▸ **Exercise details**:
Pull out each line of the records that contains the word "What".
### Supplied data ###
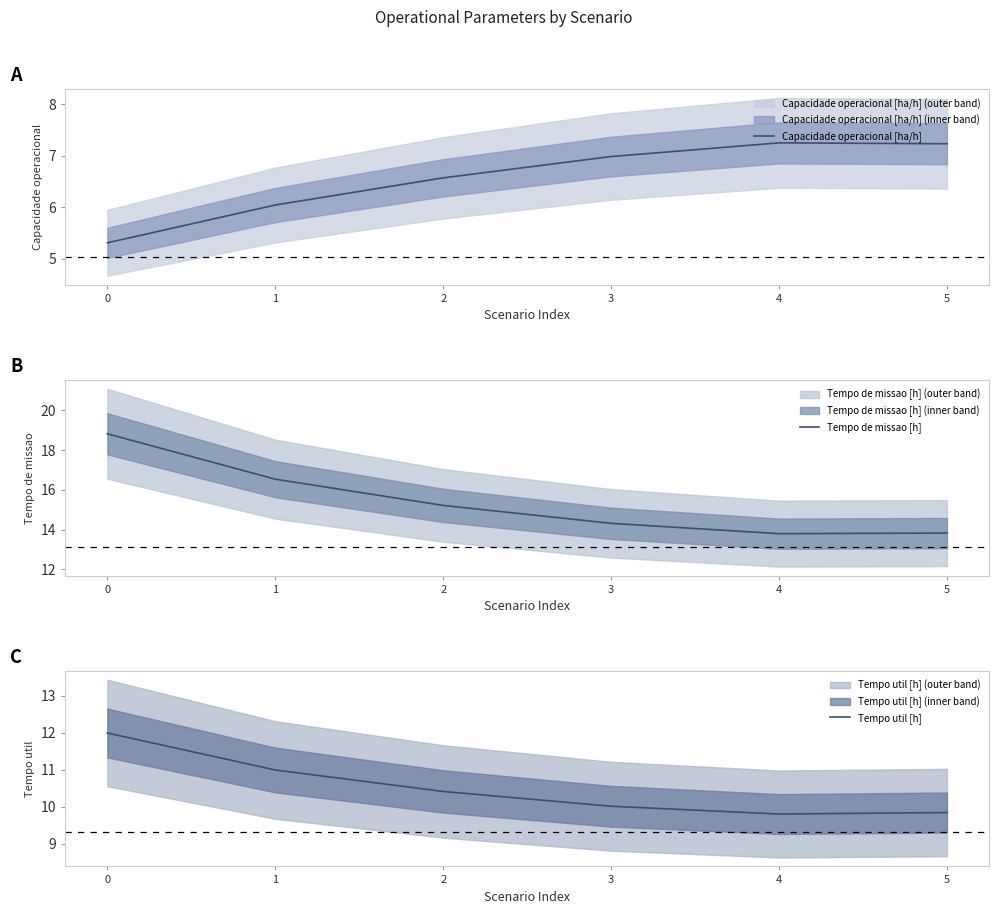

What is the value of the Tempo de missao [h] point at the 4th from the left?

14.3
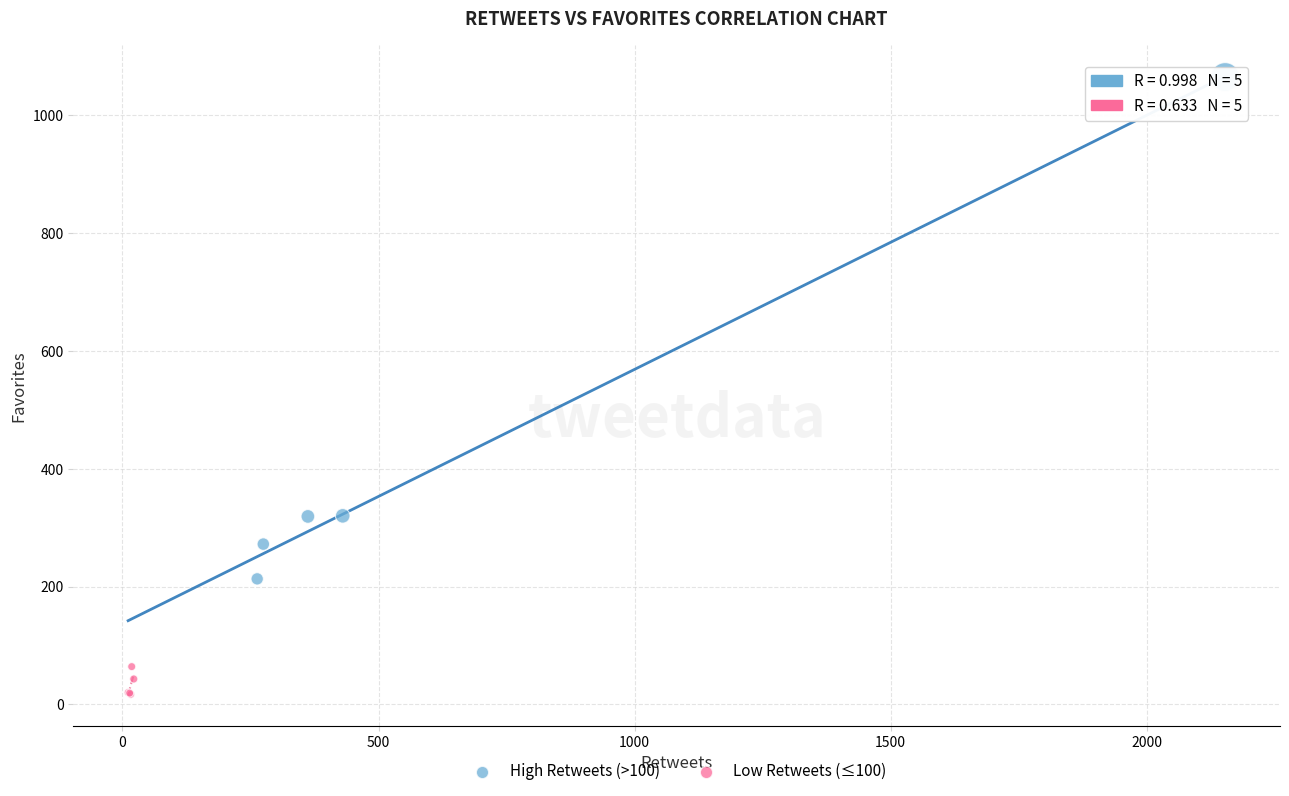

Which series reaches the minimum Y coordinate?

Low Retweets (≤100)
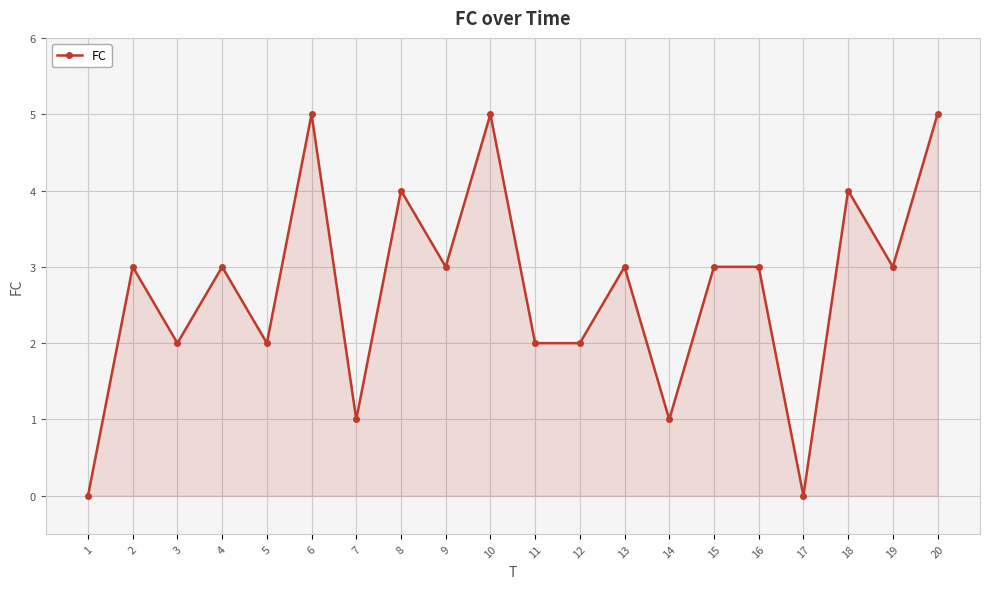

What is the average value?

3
###
▸ **Worked solution**:
What is the value of the Tempo de missao [h] point at the 4th from the left?
What is the average value?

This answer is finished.